Question: Are the creators or original owners of assets (e.g., code, data, models), used in the paper, properly credited and are the license and terms of use explicitly mentioned and properly respected? Answer: [Yes] Justification: We use public code and data under the specific license. Guidelines:

The answer NA means that the paper does not use existing assets. The authors should cite the original paper that produced the code package or dataset. The authors should state which version of the asset is used and, if possible, include a URL. The name of the license (e.g., CC-BY 4.0) should be included for each asset. For scraped data from a particular source (e.g., website), the copyright and terms of service of that source should be provided. If assets are released, the license, copyright information, and terms of use in the package should be provided. For popular datasets, paperswithcode.com/datasets has curated licenses for some datasets. Their licensing guide can help determine the license of a dataset. For existing datasets that are re-packaged, both the original license and the license of the derived asset (if it has changed) should be provided. If this information is not available online, the authors are encouraged to reach out to the asset s creators. 13. New Assets

Question: Are new assets introduced in the paper well documented and is the documentation provided alongside the assets?

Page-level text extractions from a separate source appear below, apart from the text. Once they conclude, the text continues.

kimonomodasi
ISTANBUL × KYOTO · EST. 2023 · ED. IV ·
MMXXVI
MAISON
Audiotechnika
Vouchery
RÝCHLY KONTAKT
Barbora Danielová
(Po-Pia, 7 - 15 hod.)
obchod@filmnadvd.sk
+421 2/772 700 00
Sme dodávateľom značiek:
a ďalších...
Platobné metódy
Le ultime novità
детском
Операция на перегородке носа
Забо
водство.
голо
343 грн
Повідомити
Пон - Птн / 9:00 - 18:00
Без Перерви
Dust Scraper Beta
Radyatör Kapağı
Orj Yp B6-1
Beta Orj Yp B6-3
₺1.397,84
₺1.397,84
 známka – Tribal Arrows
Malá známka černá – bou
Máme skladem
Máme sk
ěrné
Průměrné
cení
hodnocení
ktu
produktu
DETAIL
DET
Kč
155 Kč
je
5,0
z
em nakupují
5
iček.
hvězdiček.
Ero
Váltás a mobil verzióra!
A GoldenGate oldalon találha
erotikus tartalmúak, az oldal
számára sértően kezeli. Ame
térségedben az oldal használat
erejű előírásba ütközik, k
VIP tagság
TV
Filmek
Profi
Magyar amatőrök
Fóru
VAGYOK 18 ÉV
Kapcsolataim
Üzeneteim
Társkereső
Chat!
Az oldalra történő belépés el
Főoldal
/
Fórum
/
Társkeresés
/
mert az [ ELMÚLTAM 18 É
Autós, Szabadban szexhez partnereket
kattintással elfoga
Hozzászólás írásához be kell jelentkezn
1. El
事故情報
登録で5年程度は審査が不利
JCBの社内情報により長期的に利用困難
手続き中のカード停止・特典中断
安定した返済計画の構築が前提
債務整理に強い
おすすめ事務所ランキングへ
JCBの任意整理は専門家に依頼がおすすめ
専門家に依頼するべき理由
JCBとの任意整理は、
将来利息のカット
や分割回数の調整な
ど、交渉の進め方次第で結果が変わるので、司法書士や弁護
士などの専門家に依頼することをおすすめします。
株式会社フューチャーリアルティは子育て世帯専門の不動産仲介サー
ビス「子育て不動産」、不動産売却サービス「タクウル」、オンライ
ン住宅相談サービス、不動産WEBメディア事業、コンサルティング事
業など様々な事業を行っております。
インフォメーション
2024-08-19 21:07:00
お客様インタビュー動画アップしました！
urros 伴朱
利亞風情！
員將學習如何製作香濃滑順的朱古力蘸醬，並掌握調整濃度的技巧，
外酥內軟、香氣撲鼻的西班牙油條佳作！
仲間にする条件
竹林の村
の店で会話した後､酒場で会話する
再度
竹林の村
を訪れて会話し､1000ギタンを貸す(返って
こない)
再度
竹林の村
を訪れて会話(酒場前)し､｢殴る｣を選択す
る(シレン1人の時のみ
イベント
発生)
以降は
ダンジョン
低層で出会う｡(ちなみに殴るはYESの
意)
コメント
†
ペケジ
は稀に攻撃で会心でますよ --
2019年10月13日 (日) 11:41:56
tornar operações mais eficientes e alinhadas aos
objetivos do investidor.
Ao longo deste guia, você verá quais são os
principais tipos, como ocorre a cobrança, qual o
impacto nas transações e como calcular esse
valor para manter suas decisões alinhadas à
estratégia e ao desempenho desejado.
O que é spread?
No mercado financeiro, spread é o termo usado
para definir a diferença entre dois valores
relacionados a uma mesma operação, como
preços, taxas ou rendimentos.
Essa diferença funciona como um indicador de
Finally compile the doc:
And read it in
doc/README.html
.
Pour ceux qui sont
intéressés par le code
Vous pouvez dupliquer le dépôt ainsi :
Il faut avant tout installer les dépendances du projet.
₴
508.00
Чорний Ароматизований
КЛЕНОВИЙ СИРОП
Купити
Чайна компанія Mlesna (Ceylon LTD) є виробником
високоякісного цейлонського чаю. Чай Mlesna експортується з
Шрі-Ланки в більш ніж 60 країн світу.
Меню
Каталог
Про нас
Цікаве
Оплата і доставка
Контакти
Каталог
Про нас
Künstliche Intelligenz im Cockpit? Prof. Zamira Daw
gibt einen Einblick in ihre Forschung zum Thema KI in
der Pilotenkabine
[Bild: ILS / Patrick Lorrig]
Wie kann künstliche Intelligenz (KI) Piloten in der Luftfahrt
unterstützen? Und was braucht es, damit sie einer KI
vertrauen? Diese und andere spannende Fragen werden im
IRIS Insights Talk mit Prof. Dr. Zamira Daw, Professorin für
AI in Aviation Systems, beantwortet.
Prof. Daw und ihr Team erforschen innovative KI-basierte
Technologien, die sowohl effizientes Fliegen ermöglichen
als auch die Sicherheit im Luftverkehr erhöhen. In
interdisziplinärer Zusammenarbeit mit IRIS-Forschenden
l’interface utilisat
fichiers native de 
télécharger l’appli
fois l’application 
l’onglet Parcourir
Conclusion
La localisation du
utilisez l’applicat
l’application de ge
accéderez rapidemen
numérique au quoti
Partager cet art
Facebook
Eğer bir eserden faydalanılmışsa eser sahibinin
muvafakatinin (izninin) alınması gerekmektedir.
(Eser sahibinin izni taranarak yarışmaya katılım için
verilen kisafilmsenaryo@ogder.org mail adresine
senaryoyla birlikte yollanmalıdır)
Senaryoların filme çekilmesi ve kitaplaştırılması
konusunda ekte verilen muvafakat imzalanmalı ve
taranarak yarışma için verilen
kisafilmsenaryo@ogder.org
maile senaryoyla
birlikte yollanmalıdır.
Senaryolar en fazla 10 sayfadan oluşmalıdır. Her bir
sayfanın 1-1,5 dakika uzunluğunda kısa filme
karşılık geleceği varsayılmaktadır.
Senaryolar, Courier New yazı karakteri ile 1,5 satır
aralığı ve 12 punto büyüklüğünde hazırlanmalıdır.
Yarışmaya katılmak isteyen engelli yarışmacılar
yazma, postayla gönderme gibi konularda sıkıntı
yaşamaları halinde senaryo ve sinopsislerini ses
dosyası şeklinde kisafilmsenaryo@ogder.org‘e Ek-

Answer: [NA] Justification: We do not release new assets. Guidelines:

The answer NA means that the paper does not release new assets. Researchers should communicate the details of the dataset/code/model as part of their submissions via structured templates. This includes details about training, license, limitations, etc. The paper should discuss whether and how consent was obtained from people whose asset is used. At submission time, remember to anonymize your assets (if applicable). You can either create an anonymized URL or include an anonymized zip file. 14. Crowdsourcing and Research with Human Subjects

Question: For crowdsourcing experiments and research with human subjects, does the paper include the full text of instructions given to participants and screenshots, if applicable, as well as details about compensation (if any)? Answer: [NA] Justification: We do not use crowdsourcing. Guidelines:

The answer NA means that the paper does not involve crowdsourcing nor research with human subjects. Including this information in the supplemental material is fine, but if the main contribution of the paper involves human subjects, then as much detail as possible should be included in the main paper. According to the Neur IPS Code of Ethics, workers involved in data collection, curation, or other labor should be paid at least the minimum wage in the country of the data collector. 15. Institutional Review Board (IRB) Approvals or Equivalent for Research with Human Subjects Question: Does the paper describe potential risks incurred by study participants, whether such risks were disclosed to the subjects, and whether Institutional Review Board (IRB) approvals (or an equivalent approval/review based on the requirements of your country or institution) were obtained? Answer: [NA] Justification: We do not use crowdsourcing. Guidelines:

The answer NA means that the paper does not involve crowdsourcing nor research with human subjects. Depending on the country in which research is conducted, IRB approval (or equivalent) may be required for any human subjects research. If you obtained IRB approval, you should clearly state this in the paper. We recognize that the procedures for this may vary significantly between institutions and locations, and we expect authors to adhere to the Neur IPS Code of Ethics and the guidelines for their institution. For initial submissions, do not include any information that would break anonymity (if applicable), such as the institution conducting the review.